According to the EPA research, on average, the air inside our homes and offices typically contain levels of pollutants 2-5 times higher than the air outside and in extreme cases can be 100 times more contaminated. The average American spends about 90% of their time inside. It is no wonder that the EPA ranked indoor air pollution as one of the top five environmental risks to public health. The National Academy of Sciences estimated that indoor air pollution costs our country between $15 and $100 billion each year in related health care costs.
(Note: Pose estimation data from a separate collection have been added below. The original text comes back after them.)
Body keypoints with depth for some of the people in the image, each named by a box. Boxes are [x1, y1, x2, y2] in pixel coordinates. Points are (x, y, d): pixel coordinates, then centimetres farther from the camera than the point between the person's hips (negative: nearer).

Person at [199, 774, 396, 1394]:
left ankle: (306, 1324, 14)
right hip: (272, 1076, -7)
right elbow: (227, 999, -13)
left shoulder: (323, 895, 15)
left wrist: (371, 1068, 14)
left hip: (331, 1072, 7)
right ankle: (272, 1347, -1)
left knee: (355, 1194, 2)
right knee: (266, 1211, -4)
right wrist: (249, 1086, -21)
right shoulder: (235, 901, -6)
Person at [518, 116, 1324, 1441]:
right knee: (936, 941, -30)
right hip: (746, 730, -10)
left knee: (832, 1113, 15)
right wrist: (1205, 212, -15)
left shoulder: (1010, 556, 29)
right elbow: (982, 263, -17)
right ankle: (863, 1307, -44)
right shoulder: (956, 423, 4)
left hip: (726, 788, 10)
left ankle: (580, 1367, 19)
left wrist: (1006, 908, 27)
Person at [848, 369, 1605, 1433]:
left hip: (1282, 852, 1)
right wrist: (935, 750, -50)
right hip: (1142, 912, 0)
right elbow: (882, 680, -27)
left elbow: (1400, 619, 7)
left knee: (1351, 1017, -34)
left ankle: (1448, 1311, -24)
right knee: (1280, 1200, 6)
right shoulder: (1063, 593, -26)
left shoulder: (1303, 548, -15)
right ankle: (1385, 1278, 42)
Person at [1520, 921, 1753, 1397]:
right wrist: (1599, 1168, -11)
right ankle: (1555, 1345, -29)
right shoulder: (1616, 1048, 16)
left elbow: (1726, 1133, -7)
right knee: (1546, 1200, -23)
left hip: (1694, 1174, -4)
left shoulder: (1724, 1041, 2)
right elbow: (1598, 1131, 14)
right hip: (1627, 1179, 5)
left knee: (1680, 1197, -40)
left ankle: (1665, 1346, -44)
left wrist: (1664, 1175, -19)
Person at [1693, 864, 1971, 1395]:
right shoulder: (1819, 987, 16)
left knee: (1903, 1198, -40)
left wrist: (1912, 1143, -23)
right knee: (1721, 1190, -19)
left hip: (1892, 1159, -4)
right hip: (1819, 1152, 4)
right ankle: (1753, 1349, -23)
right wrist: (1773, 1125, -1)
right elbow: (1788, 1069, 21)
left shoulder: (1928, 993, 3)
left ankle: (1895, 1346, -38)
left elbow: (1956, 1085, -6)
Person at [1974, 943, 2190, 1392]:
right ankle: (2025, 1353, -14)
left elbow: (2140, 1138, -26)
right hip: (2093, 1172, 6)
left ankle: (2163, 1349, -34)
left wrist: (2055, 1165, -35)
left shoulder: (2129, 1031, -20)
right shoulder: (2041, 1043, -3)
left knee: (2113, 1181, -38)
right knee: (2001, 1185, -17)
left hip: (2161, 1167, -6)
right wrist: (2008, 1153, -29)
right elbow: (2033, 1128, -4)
The materials used to build and furnish our homes contain a variety of synthetic materials from carpets, paint and foam cushions to insulation and chemically treated pressed wood products. These products, known as VOC's (volatile organic compounds), outgas. This means that the chemical compounds they contain break down with age and are slowly released into the air over time in the form of toxic fumes. In one study of VOCs, the Consumer Product Safety Commission found that while outdoor air at sampled sites contained less than 10 VOCs, indoor air at those same sites contained 150 VOCs!
In addition to these staggering facts, many of the chemicals used in the production of numerous products that we, as consumers, use every day (e.g., plastics, detergents, hormones such as birth control pills and hormone replacement therapy, antibiotics in animal feed as well as lawn and garden chemicals) contribute to hormone imbalance and create toxic buildups in our systems contributing to a host of illnesses. Many homeowners use a large number of petrochemical cleaners and other toxic products like pesticides, disinfectants, and air deodorizers liberally around the house. These products produce hazardous fumes when used and leave residues behind that then gradually dissolve into the air over time. The constant application of such a wide variety of chemical compounds throughout the average home greatly increases both the number of dangerous indoor air pollutants and their concentration levels. In addition to all of this, we are exposed every day to chemicals in personal care products and cleaning supplies. It is no wonder our bodies become overloaded and may even develop MCS (Multiple Chemical Sensitivity), or EI (Environmental Illness) and that we have SBS (Sick Building Syndrome).